Net receipts for the fiscal year ended June 30 were $4.266 billion, 0.8 percent below a $4.3 billion forecast, according Nebraska's Department of Revenue.
June 2017's net receipts totaled $400 million, falling short of its projected total by 5.9 percent, the department said. June was the third consecutive month that net receipts fell below forecasts.
Nebraska's Tax Commissioner Tony Fulton said in an interview the forecast was missed partly because of lower corn prices, lower individual income tax revenue and projections that were too "rosy."
"It's been hard out there," Fulton said of farm conditions. "That has a lot to do with commodity prices are not where they have been in recent years."
The agriculture industry has been down since 2013, which includes a substantial drop in net farm income, said Brad Lubben, an extension agriculture policy specialist at the University of Nebraska. Crop and livestock prices have both fallen since 2012 and 2013, respectively, he said.

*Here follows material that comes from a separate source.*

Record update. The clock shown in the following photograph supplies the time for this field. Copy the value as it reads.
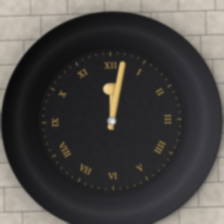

Lubben said the lower prices were certainly a leading factor in the lower tax receipts.
The agriculture sector in Nebraska accounts for about one of every four jobs in the state, he added.
Nebraska Governor Pete Ricketts said in a Friday statement he would "continue to closely monitor tax receipts to protect taxpayers."
Nebraska 10-year General Obligation debt traded 17 basis points over the benchmark Thomson Reuters Municipal Market Data triple-A yield scale on Thursday.
Chicago Board of Trade September corn futures were up 4-1/4 cents to $3.74 per bushel by 12:34 p.m. CDT (1734 GMT) Friday.